Jakarta – Polisi mengungkap sumber dana pembelian bom molotov hingga senjata tajam oleh 63 orang yang diamankan menjelang aksi 27 Agustus 2026. Mereka diduga menggunakan dana hasil open donasi untuk membeli barang-barang tersebut.
Direktur Reserse Kriminal Umum (Dirreskrimum) Polda Metro Jaya Kombes Pol Iman Imanuddin mengatakan, penyidik masih melakukan pemeriksaan dan penelusuran terhadap keterangan para pihak tersebut, termasuk transaksi keuangan serta bukti-bukti lainnya.

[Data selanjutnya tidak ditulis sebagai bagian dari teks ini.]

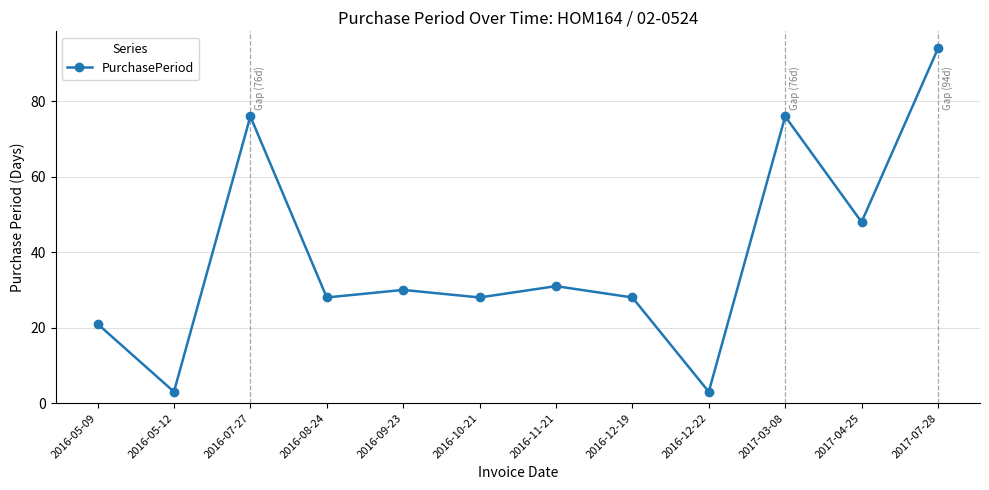

What is the change in value from 2017-03-08 to 2017-04-25?

-28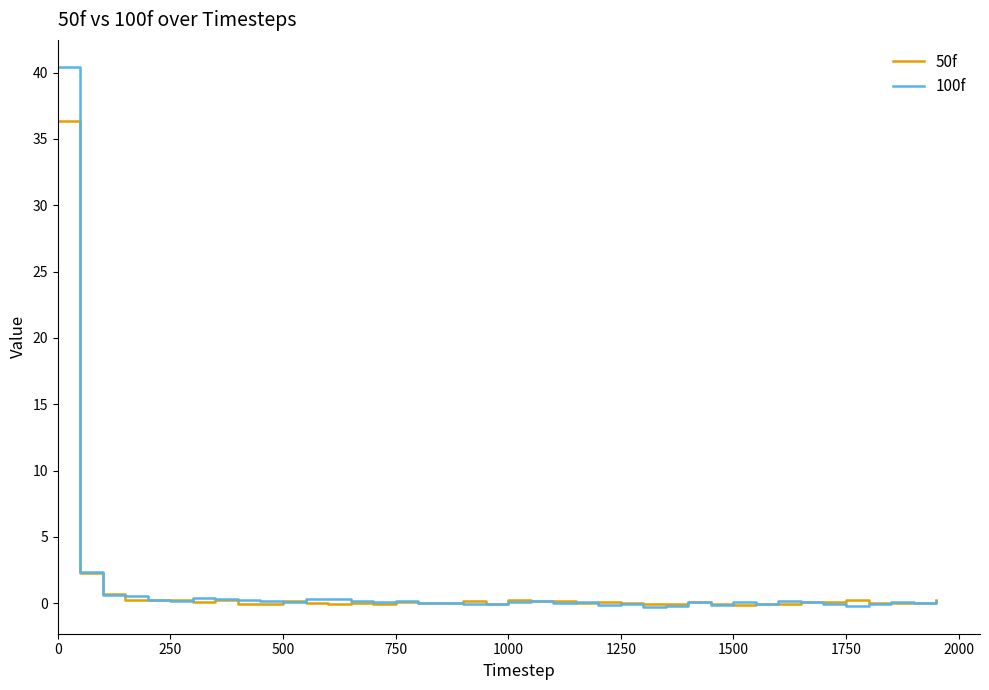

List the series in order of their peak value, highest first.

100f, 50f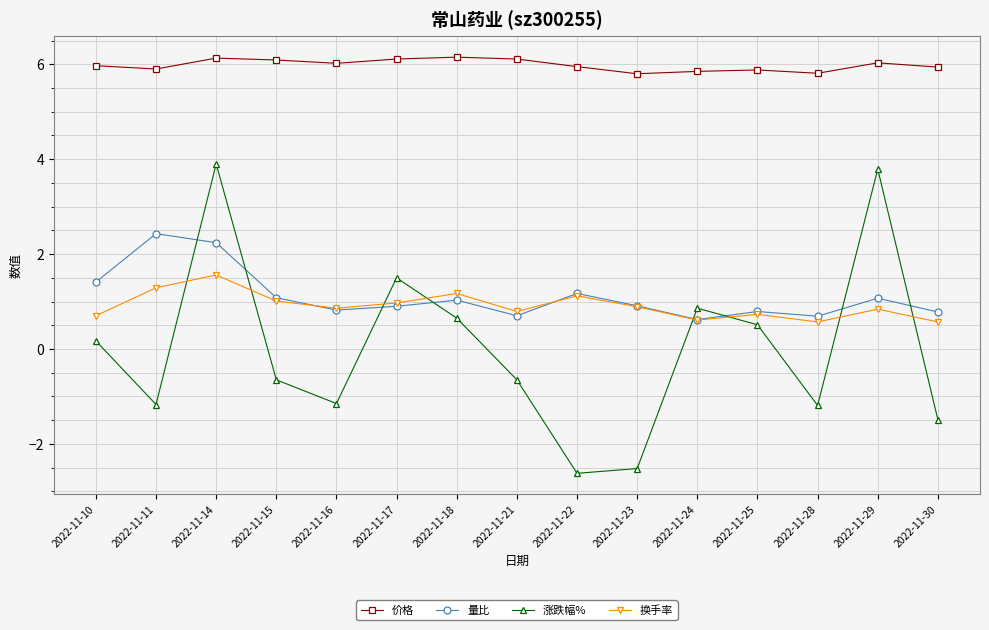

What is the value of the 换手率 point at the 10th from the left?

0.9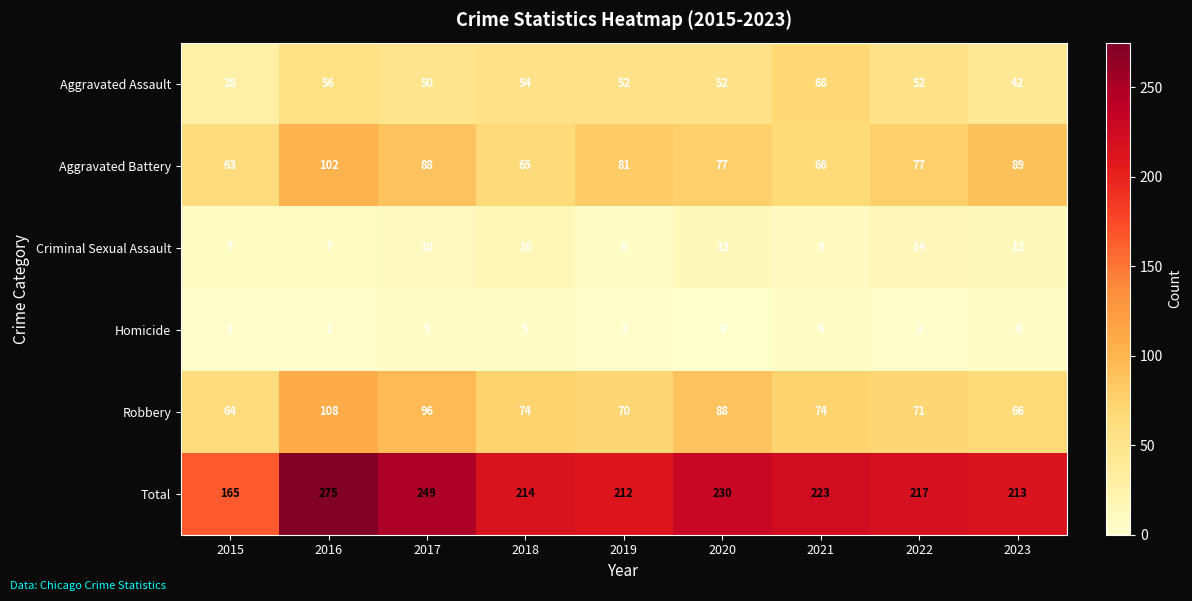

How many series are shown in this chart?

6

“Adapun dalam hasil penyelidikan bahwa sumber uang yang digunakan untuk membeli bahan-bahan yang diduga akan digunakan dalam pembuatan molotov dan pengadaan senjata tajam berasal dari uang pribadi, uang yang diberikan oleh pihak lain, maupun dana yang diperoleh melalui mekanisme open donasi,” kata Iman.
Dia menuturkan, sebanyak 63 orang yang diamankan terdiri atas beberapa kelompok, termasuk pelajar dan mahasiswa. Mereka diduga terafiliasi dengan jaringan anarko.
“Mahasiswa. Sebagian ada pelajar,” katanya.
Mereka disebut melakukan penguatan narasi dan penggalangan dana. Selain itu, mereka juga menyebarkan isu kepada publik melalui flyer yang dinilai bersifat provokatif.
Mobilisasi Massa
Dia menuturkan, mobilisasi massa diduga dilakukan secara bertahap dan terstruktur dengan memanfaatkan beragam platform media sosial serta aplikasi komunikasi digital.
Iman mengimbau masyarakat agar tidak mudah terprovokasi oleh informasi yang belum terverifikasi. Dia juga meminta masyarakat tidak membawa atau menggunakan benda-benda yang membahayakan dalam aksi demonstrasi yang tengah berlangsung.